1. Only advance the snake if it’s alive.
2. Before drawing to the tilemap, read what’s at the position where the new snake head will be.
3. If the tile is an obstacle or another part of the snake, game over!
4. If the tile is food, increase the speed, then put out a new food item.
5. Note that the removal of the tail only happens if there is no collision. This means that if the player eats food, the snake will grow by one segment since no tail is removed that move.

Now try the game and make sure it plays well!

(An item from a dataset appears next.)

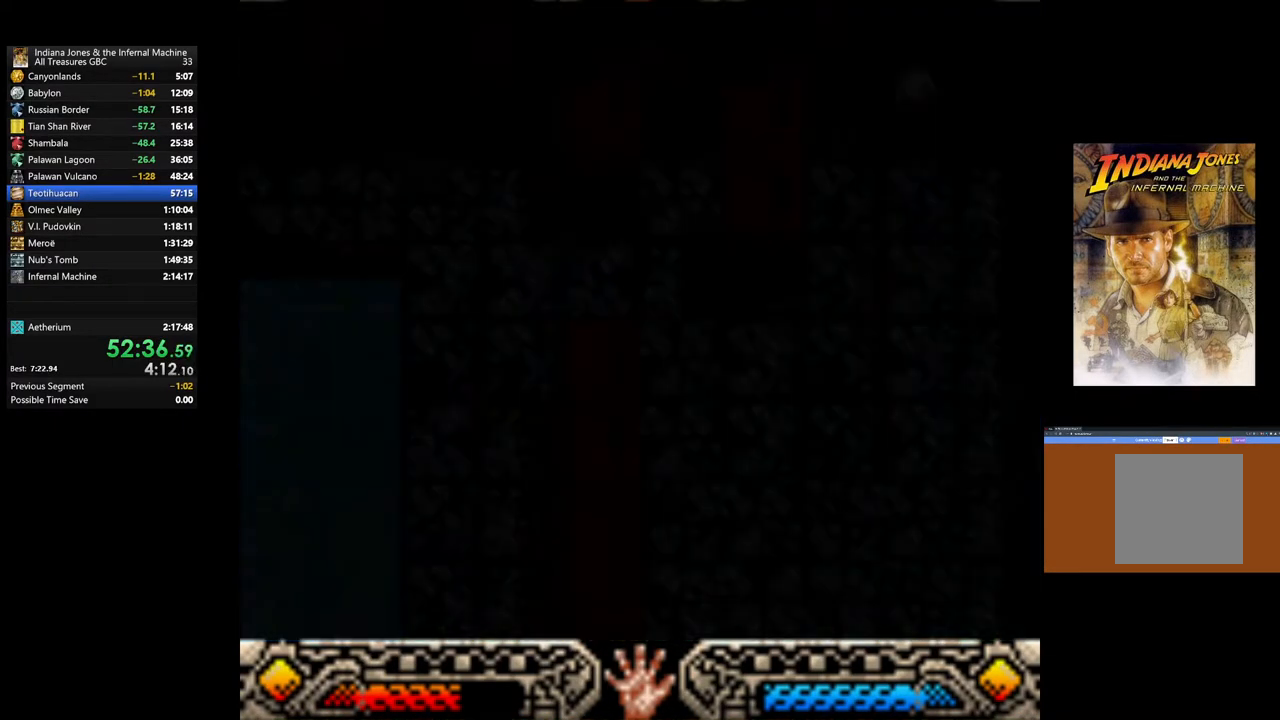
{"buttons": [], "left_stick": "left", "right_stick": "center", "events": [[333, "left_stick", "left"]]}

This concludes the tutorial but please continue experimenting with the game and work through some of the exercises below!

The complete script

Here is the complete script code for reference:

local function put_food(self)
    self.food = {x = math.random(2, 47), y = math.random(2, 47)}
    tilemap.set_tile("#grid", "layer1", self.food.x, self.food.y, 3)        
end

function init(self)
    msg.post(".", "acquire_input_focus")

    self.segments = {
        {x = 7, y = 24},
        {x = 8, y = 24},
        {x = 9, y = 24},
        {x = 10, y = 24} }
    self.dir = {x = 1, y = 0}
    self.dirqueue = {}
    self.speed = 7.0
    self.alive = true
    self.t = 0

    math.randomseed(socket.gettime())
    put_food(self)
end

function update(self, dt)
    self.t = self.t + dt
    if self.t >= 1.0 / self.speed and self.alive then
        local newdir = table.remove(self.dirqueue, 1)

        if newdir then
            local opposite = newdir.x == -self.dir.x or newdir.y == -self.dir.y
            if not opposite then
                self.dir = newdir
            end
        end

        local head = self.segments[#self.segments]
        local newhead = {x = head.x + self.dir.x, y = head.y + self.dir.y}

        table.insert(self.segments, newhead)

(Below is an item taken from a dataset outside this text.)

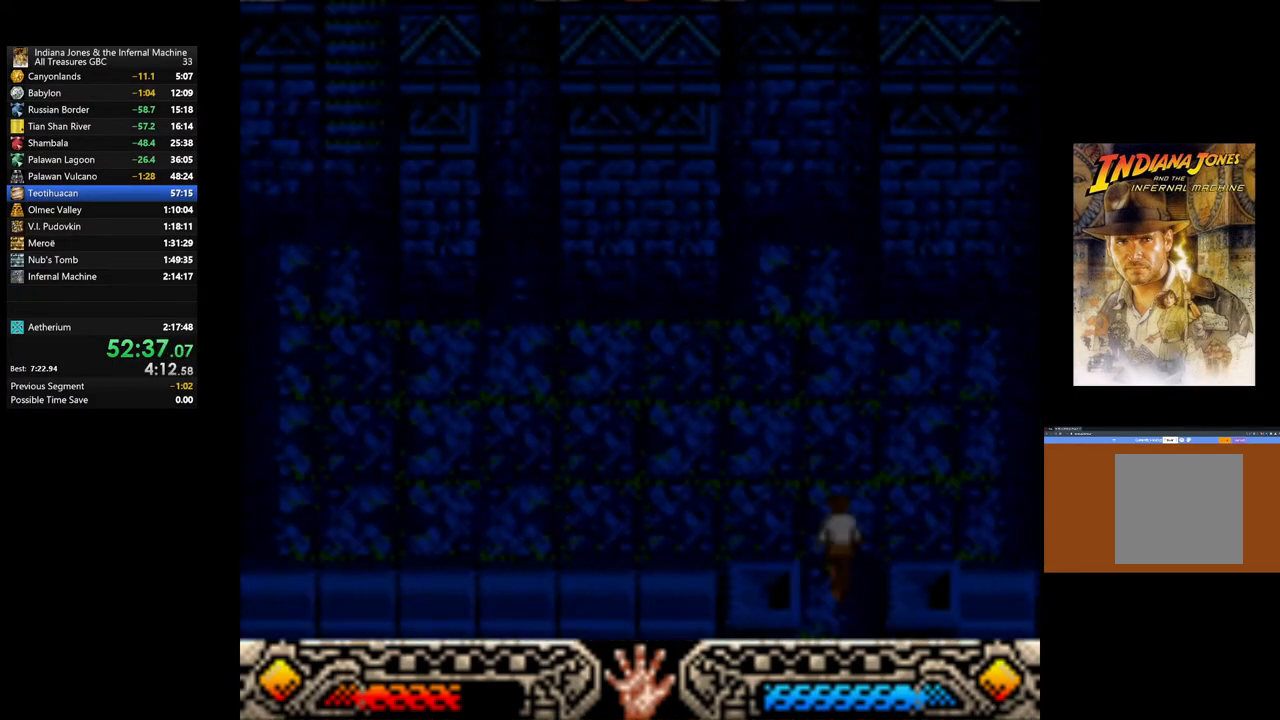
{"buttons": [], "left_stick": "left", "right_stick": "center", "events": []}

        local tile = tilemap.get_tile("#grid", "layer1", newhead.x, newhead.y)

        if tile == 2 or tile == 4 then
            self.alive = false
        elseif tile == 3 then
            self.speed = self.speed + 1
            put_food(self)
        else
            local tail = table.remove(self.segments, 1)
            tilemap.set_tile("#grid", "layer1", tail.x, tail.y, 1)
        end

        for i, s in ipairs(self.segments) do
            tilemap.set_tile("#grid", "layer1", s.x, s.y, 2)            
        end

        self.t = 0
    end
end

function on_input(self, action_id, action)
    if action_id == hash("up") and action.pressed then
        table.insert(self.dirqueue, {x = 0, y = 1})
    elseif action_id == hash("down") and action.pressed then
        table.insert(self.dirqueue, {x = 0, y = -1})
    elseif action_id == hash("left") and action.pressed then
        table.insert(self.dirqueue, {x = -1, y = 0})
    elseif action_id == hash("right") and action.pressed then
        table.insert(self.dirqueue, {x = 1, y = 0})
    end
end

Exercises

The playable game at the top of this tutorial contains some additional improvements. It is a good exercise to try to implement those improvements:

1. Add scoring and a score counter.
2. The function put_food() does not take into account the position of the snake, nor where obstacles are. Fix that.
3. If the game is over, show a “game over” message, then allow the player to try again.
4. Extra points: add a player 2 snake.